Scalable Data Lake
Explore the concept of scalable data lakes on AWS using Amazon S3 and Lake Formation. Understand how these solutions differ from data warehouses and production databases, and how they support the storage and analysis of structured and unstructured data for business intelligence and machine learning.
A data lake is a centralized location for storing data that has been ingested from various places. The term was coined around 2011 to distinguish it from other forms of centralized data storage. Others creatively coined the term “data swamps” to describe badly managed data lakes.
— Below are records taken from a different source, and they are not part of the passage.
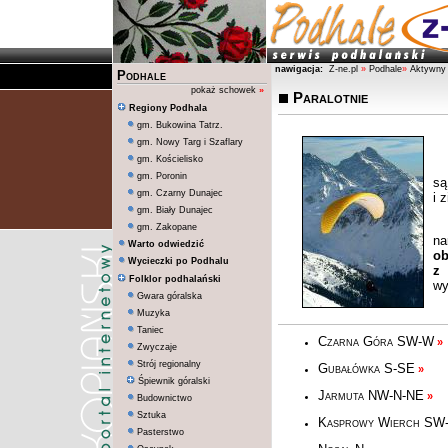
nawigacja:
Z-ne.pl
»
Podhale
»
Aktywny
Podhale
pokaż schowek
»
Paralotnie
Regiony Podhala
gm. Bukowina Tatrz.
gm. Nowy Targ i Szaflary
gm. Kościelisko
gm. Poronin
są
gm. Czarny Dunajec
i 
gm. Biały Dunajec
gm. Zakopane
na
Warto odwiedzić
ob
Wycieczki po Podhalu
z 
Folklor podhalański
wy
Gwara góralska
Muzyka
Taniec
Czarna Góra SW-W
»
Zwyczaje
Strój regionalny
Gubałówka S-SE
»
Śpiewnik góralski
Jarmuta NW-N-NE
»
Budownictwo
Sztuka
Kasprowy Wierch SW
Pasterstwo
In this lesson, we consider the AWS approach for setting up a data lake and how a data lake differs from data warehouses and production data stores.
AWS services for scalable data lake
The AWS team suggests the following two services for setting up a scalable data lake: Simple Storage Service (S3) and Lake Formation.
Amazon S3
Amazon’s Data Lake on AWS architecture recommends S3 as the centralized location to store data of all formats.
Amazon S3 is a scalable and cost-effective way to store a variety of objects and has been widely used among AWS customers of all sizes and industries.
Since its launch in 2006, S3 now stores over 100 trillion objects and can handle tens of millions of requests per second.
Amazon S3 is similar to a cloud-based file system. It consists of buckets containing folder and file objects.